Run through the data and copy out every line that mentions the word "Quyết".

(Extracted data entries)
* * * * *

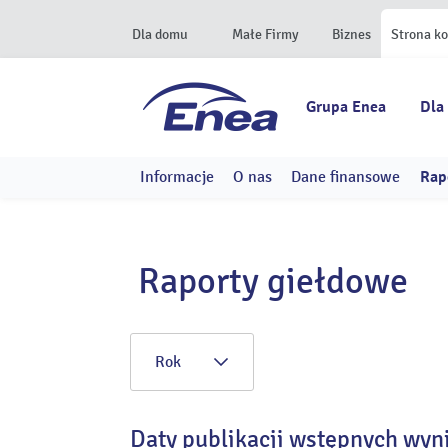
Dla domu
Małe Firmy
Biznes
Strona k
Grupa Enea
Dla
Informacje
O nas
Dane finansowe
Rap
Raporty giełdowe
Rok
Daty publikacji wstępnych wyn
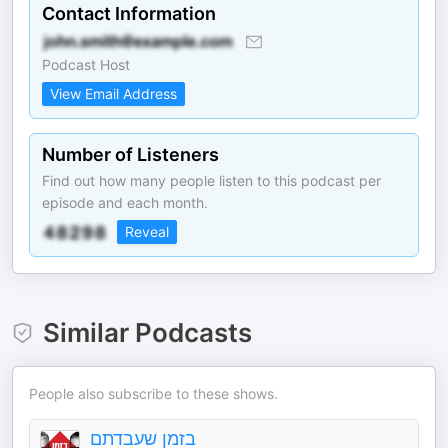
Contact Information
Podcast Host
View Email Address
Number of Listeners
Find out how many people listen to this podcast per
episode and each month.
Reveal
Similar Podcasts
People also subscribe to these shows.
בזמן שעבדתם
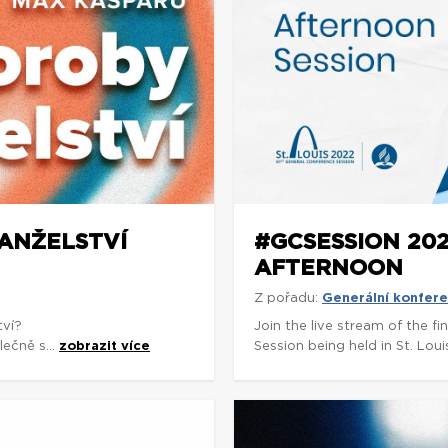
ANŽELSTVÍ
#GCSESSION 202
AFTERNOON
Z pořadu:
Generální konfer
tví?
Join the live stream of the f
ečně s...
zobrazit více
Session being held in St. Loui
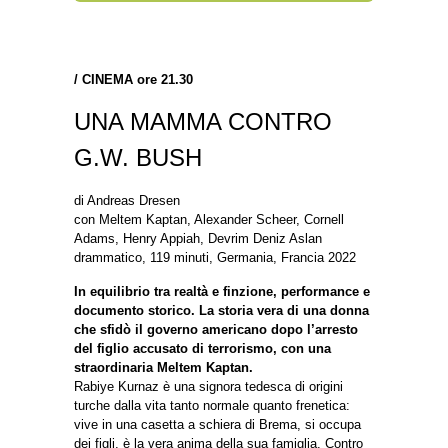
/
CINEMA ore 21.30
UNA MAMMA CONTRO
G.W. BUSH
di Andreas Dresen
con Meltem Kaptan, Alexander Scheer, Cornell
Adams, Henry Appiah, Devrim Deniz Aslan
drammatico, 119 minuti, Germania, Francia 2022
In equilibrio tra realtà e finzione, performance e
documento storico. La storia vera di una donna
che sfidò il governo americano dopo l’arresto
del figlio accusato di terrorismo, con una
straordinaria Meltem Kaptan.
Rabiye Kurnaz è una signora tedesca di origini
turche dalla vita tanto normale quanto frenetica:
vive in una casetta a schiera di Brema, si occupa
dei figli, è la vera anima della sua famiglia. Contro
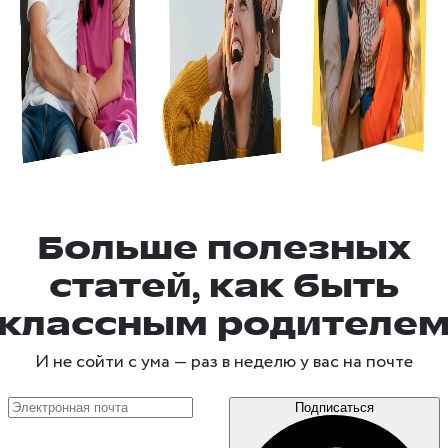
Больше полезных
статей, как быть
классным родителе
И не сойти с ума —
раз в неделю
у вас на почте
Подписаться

* * * * *

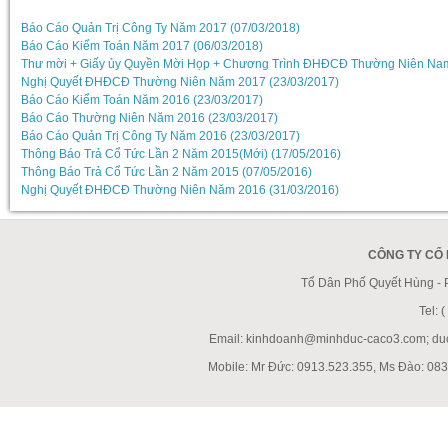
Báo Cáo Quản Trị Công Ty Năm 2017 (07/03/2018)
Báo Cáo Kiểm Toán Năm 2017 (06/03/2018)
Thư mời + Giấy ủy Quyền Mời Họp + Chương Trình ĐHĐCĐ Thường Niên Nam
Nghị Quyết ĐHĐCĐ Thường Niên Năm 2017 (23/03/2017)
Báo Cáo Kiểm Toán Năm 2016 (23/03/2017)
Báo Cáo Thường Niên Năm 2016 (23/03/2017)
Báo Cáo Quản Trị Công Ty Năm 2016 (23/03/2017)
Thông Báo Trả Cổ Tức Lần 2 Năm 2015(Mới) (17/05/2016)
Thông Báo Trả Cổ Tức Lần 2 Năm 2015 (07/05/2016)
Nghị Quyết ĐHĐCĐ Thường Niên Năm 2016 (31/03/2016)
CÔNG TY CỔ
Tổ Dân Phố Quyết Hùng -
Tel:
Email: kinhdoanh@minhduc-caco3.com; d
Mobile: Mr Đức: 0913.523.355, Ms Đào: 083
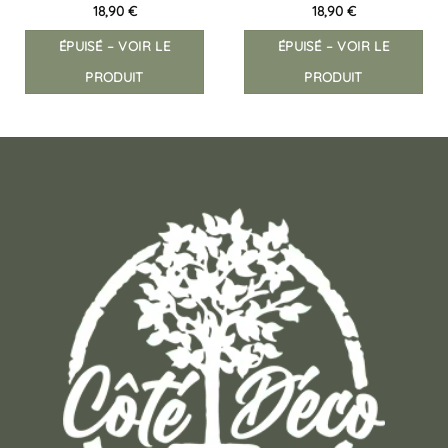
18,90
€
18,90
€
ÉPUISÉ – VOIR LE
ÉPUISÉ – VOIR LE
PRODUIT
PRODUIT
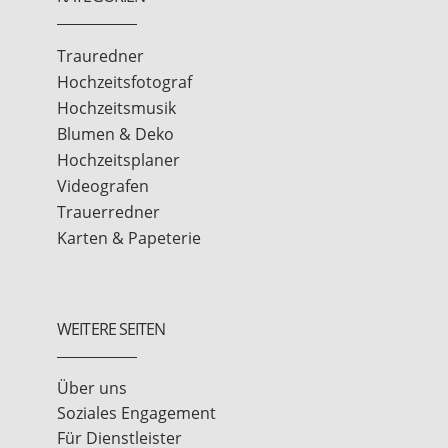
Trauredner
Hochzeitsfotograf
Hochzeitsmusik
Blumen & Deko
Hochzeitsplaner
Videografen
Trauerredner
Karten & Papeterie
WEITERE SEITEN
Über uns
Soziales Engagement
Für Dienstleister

* * * * *

§ **Final answer**
Nghị Quyết ĐHĐCĐ Thường Niên Năm 2017 (23/03/2017)
Nghị Quyết ĐHĐCĐ Thường Niên Năm 2016 (31/03/2016)
Tổ Dân Phố Quyết Hùng -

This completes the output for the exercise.